Let us now consider the integral alone. We may now close the contour with a semicircle lying on the left side of the plane and call it $\Gamma$.
\begin{equation} \newcommand{\Res}{\mathop{\text{Res}}} \oint_\Gamma \frac{e^{st}}{s+ia(n-2j)}ds = 2\pi i \lim_{s\to -ia(n-2j)} e^{st} = 2\pi i e^{-ia(n-2j)t} \tag{4} \end{equation} which can be demonstrated to be equal to the integral over the line $\gamma+iq, \quad -\infty < q <\infty$.
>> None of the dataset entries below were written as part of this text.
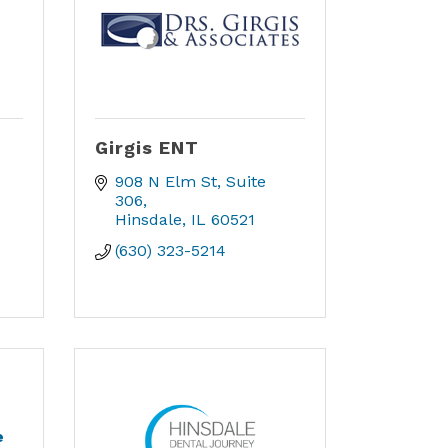
Girgis ENT
908 N Elm St, Suite 
306
Hinsdale
IL
60521
(630) 323-5214
e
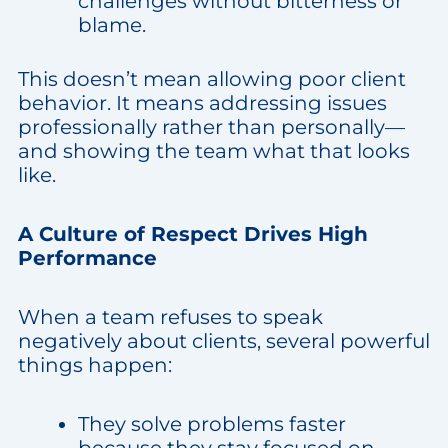
challenges without bitterness or
blame.
This doesn’t mean allowing poor client
behavior. It means addressing issues
professionally rather than personally—
and showing the team what that looks
like.
A Culture of Respect Drives High
Performance
When a team refuses to speak
negatively about clients, several powerful
things happen:
They solve problems faster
We can plug $(4)$ into our formula for $f(t)$ \begin{equation} f(t) = \frac{2^{-n}}{2\pi i} \sum_{j=0}^{n} \binom{n}{j} (2\pi i e^{-ia(n-2j)t}) = 2^n \sum_{j=0}^{n} \binom{n}{j} e^{-(n-j)(iat)}e^{j(iat)} \end{equation} which of course we recognize as being the binomial expansion of \begin{equation} f(t) = \left(\frac{e^{iat} + e^{-iat}}{2}\right)^n = \cos^n(at) \end{equation}
I will soon try to prove $(1)$ and $(2)$ by the same means.
FINAL EDIT. I just had to expand the result in $(3)$ to obtain
\begin{equation} \bbox[5px,border:2px solid red]{ \mathcal{L} \{ \cos^n(at)\}(s) = \frac{1}{2^n}\sum_{j=0}^{n} \binom{n}{j} \frac{s+(n-2j)a}{s^2+(n-2j)^2a^2}} \tag{5} \end{equation}
(a big duhhh on my behalf!) We can try out $(5)$ with even or odd $n$'s and it will work, connecting beautifully to the formulae in $(1)$ and $(2)$. The painful asymmetry in $(2)$ can now be explained: it was actually caused by the fact that, if $n=2k$ and $k$ is integer, then the $n$th row in Pascal's triangle contains an odd number of terms – of which $\binom{2k}{k}$ is the central one. Since $\binom{n}{q} = \binom{n}{n-q}$, every other term besides that middle one were appearing twice in the sum, and so they could be reduced to $2\binom{n}{q}$. The asymmetry in $(2)$ was just concealing the underlying symmetry expressed in $(5)$.
Finding an expression for the Laplace transform of the powers of sine was trickier, but possible:
\begin{equation} \mathcal{L} \{ \sin^n(at)\}(s) = \frac{1}{2^n}\sum_{j=0}^{n} \binom{n}{j} (-1)^{j+\lfloor\frac{n}{2}\rfloor} \frac{s+(n-2j)a}{s^2+(n-2j)^2a^2} \tag{6} \end{equation}
It works in a similar fashion for the hyperbolic functions: \begin{equation} \mathcal{L} \{ \cosh^n(at)\}(s) = \frac{1}{2^n}\sum_{j=0}^{n} \binom{n}{j} \frac{s+(n-2j)a}{s^2-(n-2j)^2a^2} \tag{7} \end{equation} \begin{equation} \mathcal{L} \{ \sinh^n(at)\}(s) = \frac{1}{2^n}\sum_{j=0}^{n} \binom{n}{j} (-1)^j \frac{s+(n-2j)a}{s^2-(n-2j)^2a^2} \tag{8} \end{equation}
Perhaps the dirtiest but most straightforward way would be to write $\cos^n(kx)=\left(\frac{e^{ikx}+e^{-ikx}}{2}\right)^n$, use the binomial theorem on this and then you'll have an easy sum of integrals of an exponential.